C’est à ce titre que des propositions ont été faites. Morceaux choisis des revendications de la CFTC :
la création d’un passeport individuel de compétence et la simple suspension du contrat de travail en cas de mobilité professionnelle pour permettre de se tester dans un autre emploi, la mise en place d’un « chèque formation » pour une formation tout au long de la vie sous le contrôle du CE ;
la mise en place d’une assurance dépendance obligatoire à laquelle le salarié serait affilié dès le début de la carrière professionnelle ;
la généralisation de la participation des salariés à la gestion des entreprises avec un tiers des postes des conseils de surveillance réservés aux salariés ;
une représentation du personnel au plus près des salariés au dans les bureaux, services, ateliers, sous la forme d’ateliers d’expression animés par les DP ;
l’obligation de provisionner dans les comptes de l’entreprise le risque social afin de maintenir les salaires en cas de crise économique ;
la protection des entreprises face aux OPA sauvages en mettant les dirigeants à l’abri des prises de contrôle boursier par la création d’un statut de SA à gestion salariale, avec une majorité des droits de vote attribuée aux salariés qui éliront leurs dirigeants, et des actionnaires apportant à l’entreprise un financement sans intervenir dans sa gestion ;
le pouvoir pour les syndicats de salariés de poursuivre les dirigeants en justice pour « délit de tromperie » en cas de manquement aux engagements pris vis-à-vis des salariés ; la création d’un droit de retrait éthique des salariés qui refusent de participer à la mise en œuvre de licenciements économiques non justifiés (à l’instar de la clause de conscience qui existe pour les journalistes) ;
le retrait des dispositifs liés au concept d’employabilité qui réduisent les individus au rang d’instrument adaptable aux besoins du marché ;
la mise en place d’un juste revenu définit par une instance paritaire chargés de fixer le niveau annuel du SMIC ;
l’adoption d’un label de traçabilité sociale garantissant les conditions de travail des salariés dans la production des biens et des services, et attribué par une instance indépendante.

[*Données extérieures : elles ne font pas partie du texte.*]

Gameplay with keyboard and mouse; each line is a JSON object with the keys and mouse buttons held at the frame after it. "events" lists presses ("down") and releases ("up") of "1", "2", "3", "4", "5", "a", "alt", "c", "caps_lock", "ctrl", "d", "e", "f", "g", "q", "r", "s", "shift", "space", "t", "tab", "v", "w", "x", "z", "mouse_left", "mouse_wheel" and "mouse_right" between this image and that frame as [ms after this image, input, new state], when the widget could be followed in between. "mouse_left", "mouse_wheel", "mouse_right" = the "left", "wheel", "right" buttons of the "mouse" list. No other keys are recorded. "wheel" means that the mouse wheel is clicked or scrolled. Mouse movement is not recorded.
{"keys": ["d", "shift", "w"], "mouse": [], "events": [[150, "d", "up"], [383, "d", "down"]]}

-Une organisation resserrée-
Mais la mise en œuvre de ce programme fleuve nécessite une organisation militante sachant traduire les propositions en revendications. C’est précisément là que des faiblesses sont apparues, à l’occasion de la discussion du rapport d’organisation et de développement. Faisant le constat de la faiblesse de ses forces militantes, la CFTC a décidé de placer entre les mains des unions régionales l’animation de la vie syndicale autrefois dévolue aux unions départementales et aux unions locales. Ce déplacement des lieux de pouvoir fait écho à la réduction du nombre des fédérations, qui sont passées en cinq ans de 19 à 14. La concentration des moyens au sein de fédérations et d’unions régionales plus fortes peut être un gage d’efficacité. Elle risque aussi de produire cet éloignement du terrain déjà constaté à la CFDT, qui a adopté cette structuration depuis longtemps. Or le dernier congrès confédéral de la CFDT a justement souligné la distance qui s’était creusée entre les instances dirigeantes et les équipes militantes de la base... Si les mêmes causes produisent les mêmes effets, il n’est pas sûr que cette réforme profite plus à la CFTC. Comme par un pressentiment, le rapport d’organisation et de développement n’a été adopté, après un débat avorté qui a failli se terminer en algarade, qu’avec 78% des voix, le plus faible score du congrès.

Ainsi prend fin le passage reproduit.